What this task involves - Reproduce every row below line for line, including all the text read from each page, but leave out the pictures.

Items listed in a dataset -
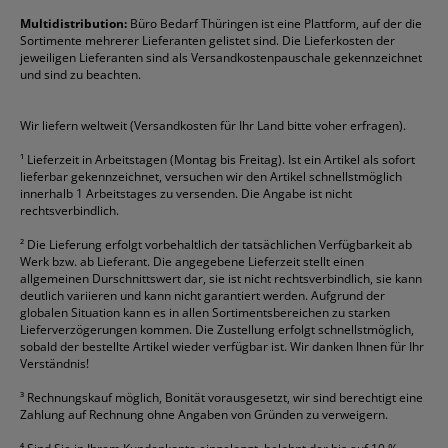
Formulare
Fellowes
Ordner
Stabilo
Toner
Multidistribution:
Büro Bedarf Thüringen ist eine Plattform, auf der die
Sortimente mehrerer Lieferanten gelistet sind. Die Lieferkosten der
Gelschreiber
Franken
Packband
Staedtler
Versandmaterial
jeweiligen Lieferanten sind als Versandkostenpauschale gekennzeichnet
Geschäftsbücher
Fripa
Permanentmarker
Tesa
Versandtaschen
und sind zu beachten.
HAN
Tipp-Ex
HP
alle Marken anzeigen
Wir liefern weltweit (Versandkosten für Ihr Land bitte voher erfragen).
¹
Lieferzeit in Arbeitstagen (Montag bis Freitag). Ist ein Artikel als sofort
lieferbar gekennzeichnet, versuchen wir den Artikel schnellstmöglich
innerhalb 1 Arbeitstages zu versenden. Die Angabe ist nicht
rechtsverbindlich.
²
Die Lieferung erfolgt vorbehaltlich der tatsächlichen Verfügbarkeit ab
Werk bzw. ab Lieferant. Die angegebene Lieferzeit stellt einen
allgemeinen Durschnittswert dar, sie ist nicht rechtsverbindlich, sie kann
deutlich variieren und kann nicht garantiert werden. Aufgrund der
globalen Situation kann es in allen Sortimentsbereichen zu starken
Lieferverzögerungen kommen. Die Zustellung erfolgt schnellstmöglich,
sobald der bestellte Artikel wieder verfügbar ist. Wir danken Ihnen für Ihr
Verständnis!
³
Rechnungskauf möglich, Bonität vorausgesetzt, wir sind berechtigt eine
Zahlung auf Rechnung ohne Angaben von Gründen zu verweigern.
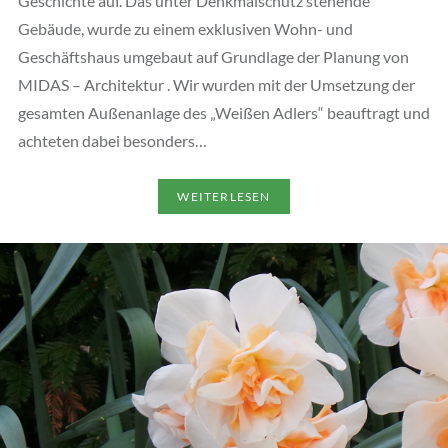
Geschichte auf. Das unter Denkmalschutz stehende
Gebäude, wurde zu einem exklusiven Wohn- und
Geschäftshaus umgebaut auf Grundlage der Planung von
MIDAS – Architektur . Wir wurden mit der Umsetzung der
gesamten Außenanlage des „Weißen Adlers“ beauftragt und
achteten dabei besonders…
WEITERLESEN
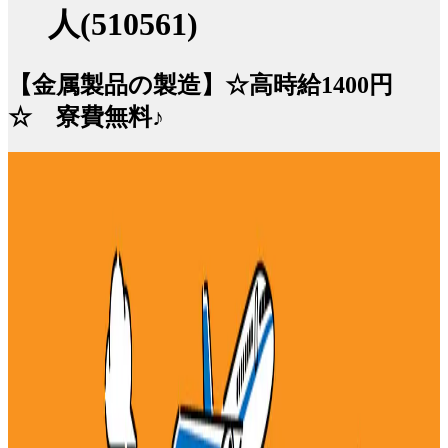
人(510561)
【金属製品の製造】☆高時給1400円
☆ 寮費無料♪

Response for this exercise -
Formulare
Fellowes
Ordner
Stabilo
Toner
Multidistribution:
Büro Bedarf Thüringen ist eine Plattform, auf der die
Sortimente mehrerer Lieferanten gelistet sind. Die Lieferkosten der
Gelschreiber
Franken
Packband
Staedtler
Versandmaterial
jeweiligen Lieferanten sind als Versandkostenpauschale gekennzeichnet
Geschäftsbücher
Fripa
Permanentmarker
Tesa
Versandtaschen
und sind zu beachten.
HAN
Tipp-Ex
HP
alle Marken anzeigen
Wir liefern weltweit (Versandkosten für Ihr Land bitte voher erfragen).
¹
Lieferzeit in Arbeitstagen (Montag bis Freitag). Ist ein Artikel als sofort
lieferbar gekennzeichnet, versuchen wir den Artikel schnellstmöglich
innerhalb 1 Arbeitstages zu versenden. Die Angabe ist nicht
rechtsverbindlich.
²
Die Lieferung erfolgt vorbehaltlich der tatsächlichen Verfügbarkeit ab
Werk bzw. ab Lieferant. Die angegebene Lieferzeit stellt einen
allgemeinen Durschnittswert dar, sie ist nicht rechtsverbindlich, sie kann
deutlich variieren und kann nicht garantiert werden. Aufgrund der
globalen Situation kann es in allen Sortimentsbereichen zu starken
Lieferverzögerungen kommen. Die Zustellung erfolgt schnellstmöglich,
sobald der bestellte Artikel wieder verfügbar ist. Wir danken Ihnen für Ihr
Verständnis!
³
Rechnungskauf möglich, Bonität vorausgesetzt, wir sind berechtigt eine
Zahlung auf Rechnung ohne Angaben von Gründen zu verweigern.
Geschichte auf. Das unter Denkmalschutz stehende
Gebäude, wurde zu einem exklusiven Wohn- und
Geschäftshaus umgebaut auf Grundlage der Planung von
MIDAS – Architektur . Wir wurden mit der Umsetzung der
gesamten Außenanlage des „Weißen Adlers“ beauftragt und
achteten dabei besonders…
WEITERLESEN
人(510561)
【金属製品の製造】☆高時給1400円
☆ 寮費無料♪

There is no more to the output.